### Zitierter Abschnitt

⟨

Welt bereisen Das Reiseblog des Ökumenischen Heiligenlexikons

Im Paradies gestrandet

   J. Schäfer          

Sechs Tage bin ich jetzt in der Türkei und nun im Paradies gelandet - oder gestrandet, das ist Auffassungssache.

Montag, 13. / Dienstag, 14. Mai

Nachdem ich letzten Sonntag gerade 'mal bis kurz hinter Ístanbul gekommen war, war die am Montag abgehende Fähre unerreichbar. Also habe ich den Tag auf dem Parkplatz verbracht und die Internet-Verbindung zum Arbeiten benutzt. Am Dienstag ging's dann weiter an Ankara vorbei. Auch hier sieht man wie in Istanbul wieder unzählige und sämtlich neugebaute Wohnblocks in einer Menge, wie das für Deutschland unvorstellbar ist. Es ist höchst beeindruckend, wie die Türkei Wohnraum für die in die Städte drängende Landbevölkerung schafft! Dass sie auch das Bevölkerungswachstum bekämpft, habe ich im schon erwähnten Buch Glückseligkeit von Zülfü Livaneli gelernt: selbst in den hintersten anatolischen Dörfern werden die Frauen informiert und werden Liebesballone verteilt. Die Mullahs sind jedenfalls an dieser Stelle klüger als der Papst! Am Abend erreiche ich einen Rastplatz am Tuz Gölü, dem zweitgrößten See der Türkei mit einer Fläche von 1500 km², fast drei Mal so groß wie der Bodensee. Der See ohne Abfluss ist nur 1,5 Meter tief, hat mehr als 32% Salzgehalt, liefert 90% des in der Türkei verbrauchten Salzes und Produkte für Schönheit und Gesundheit, die am Rastplatz verkauft werden.

⟩

### Aufgabe
Schreiben Sie aus dem Reiseblogeintrag wortgetreu den Teil ab, der mit „Welt bereisen Das“ beginnt und bis einschließlich „das ist Auffassungssache.“ reicht.

### Verfügbare Daten
⟨

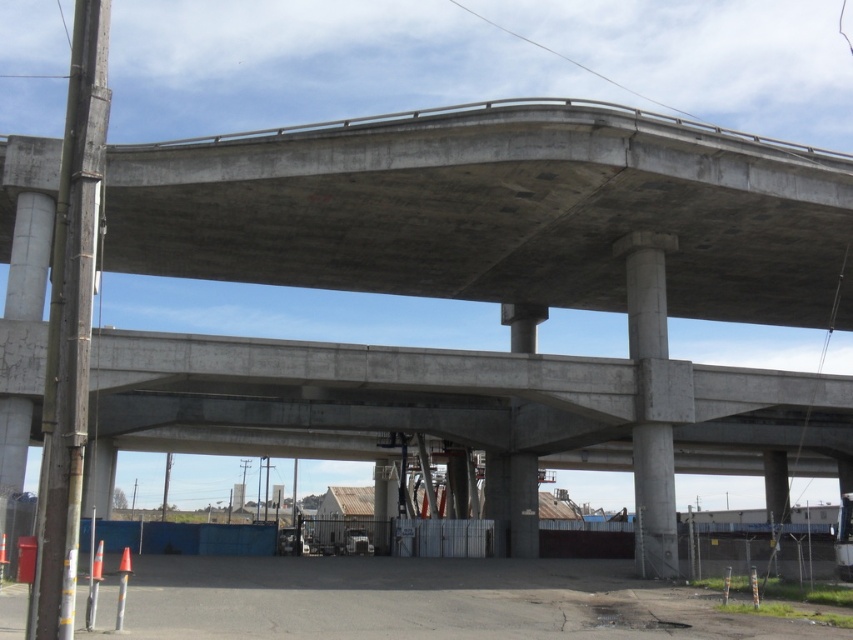
You are a delivery truck driver with a vehicle that is 15 meters long. You need to drive through the space between the concrete highway at lower center and the gray concrete pillar at center. Can your truck fit through this space without any part of it touching either structure?

The distance between the concrete highway at lower center and the gray concrete pillar at center is 15.12 meters. Since the truck is 15 meters long, it can fit through the space as there is enough clearance. However, the driver must ensure proper alignment to avoid contact with either structure.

⟩

### Lösung
Welt bereisen Das Reiseblog des Ökumenischen Heiligenlexikons

Im Paradies gestrandet

   J. Schäfer          

Sechs Tage bin ich jetzt in der Türkei und nun im Paradies gelandet - oder gestrandet, das ist Auffassungssache.